[Problem to solve]: Search the data below for "size"; list each line that holds it.

[Task inputs]:

————

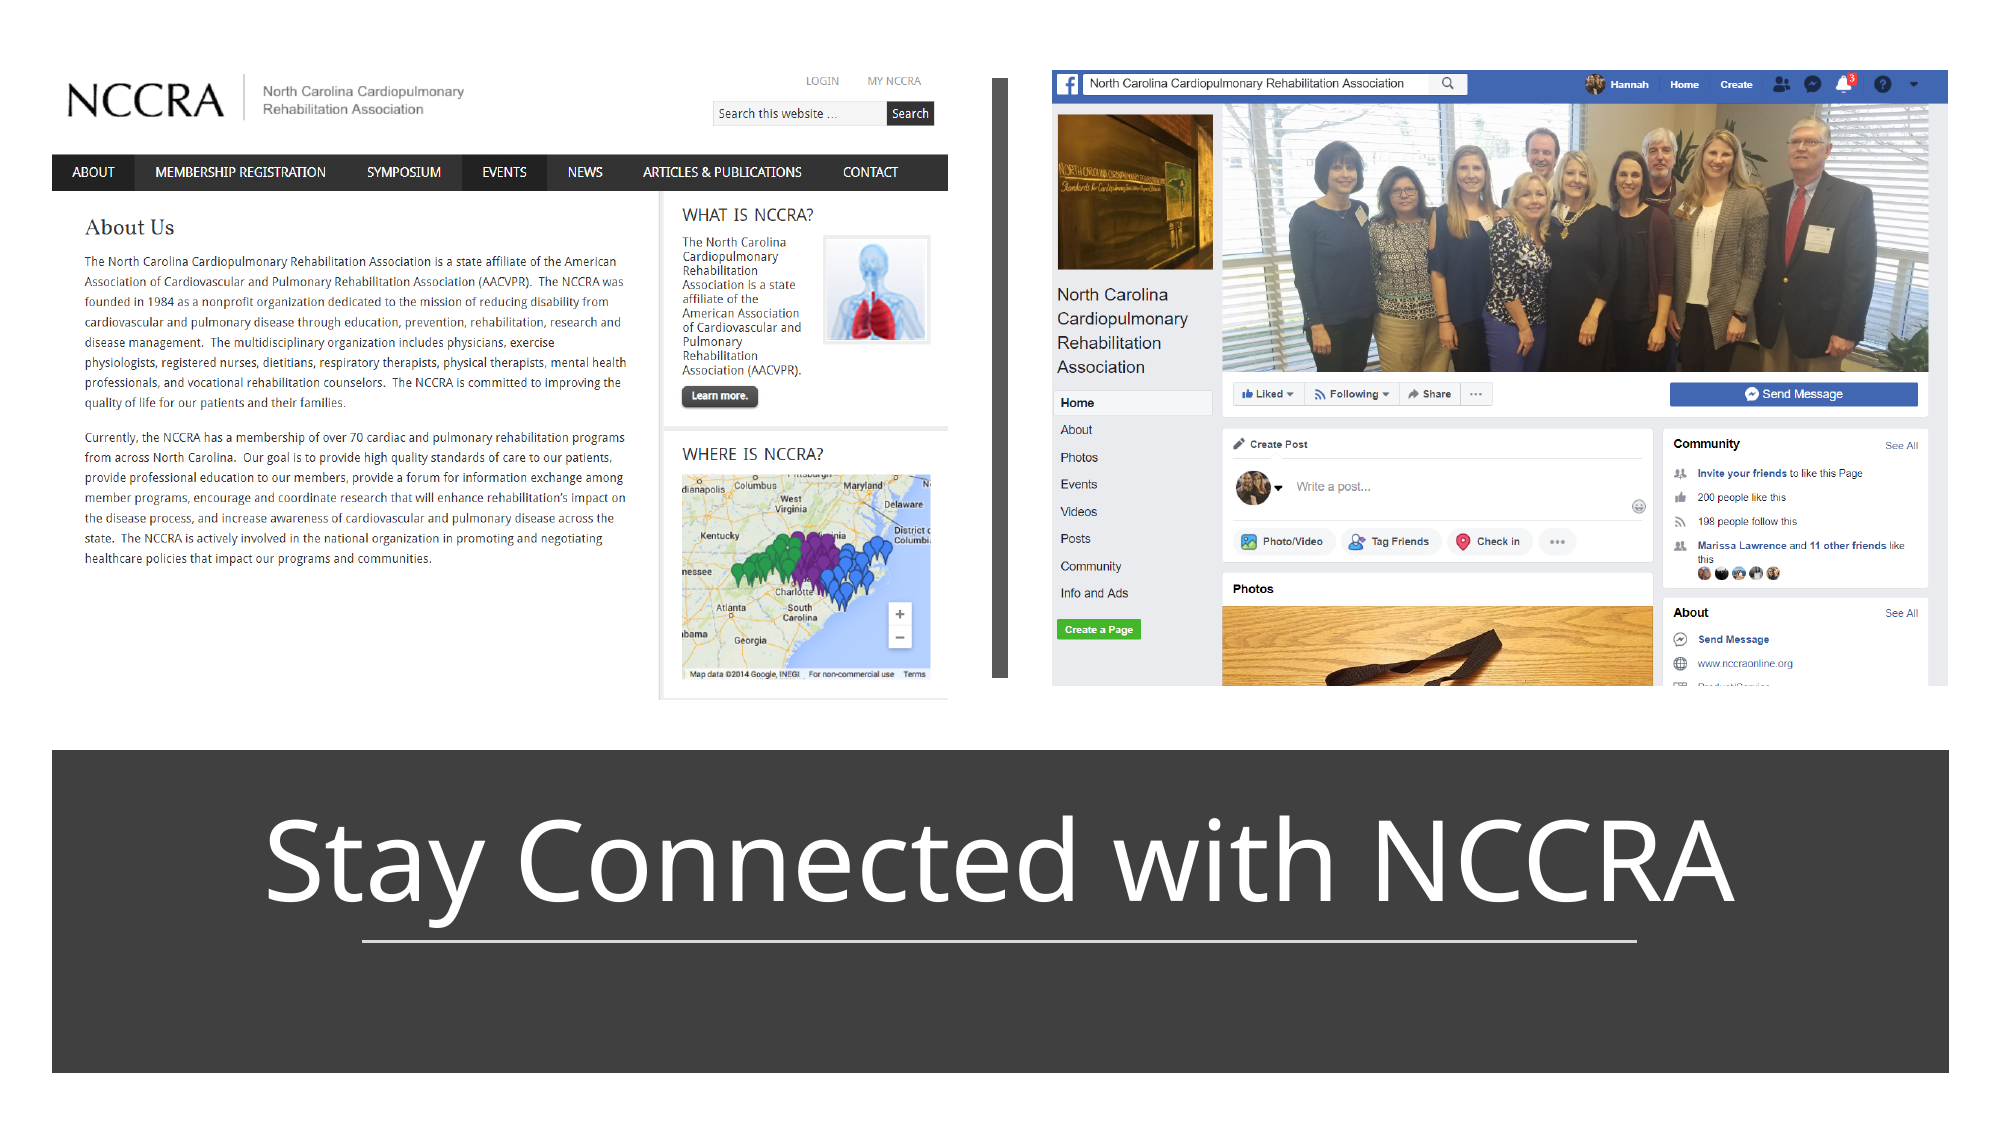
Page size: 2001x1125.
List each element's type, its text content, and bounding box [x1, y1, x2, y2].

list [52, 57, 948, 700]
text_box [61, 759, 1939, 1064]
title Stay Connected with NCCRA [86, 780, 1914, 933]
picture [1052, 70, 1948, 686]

————

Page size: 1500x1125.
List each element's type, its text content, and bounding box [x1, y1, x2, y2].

————

[Response area]:
Page size: 2001x1125.
Page size: 1500x1125.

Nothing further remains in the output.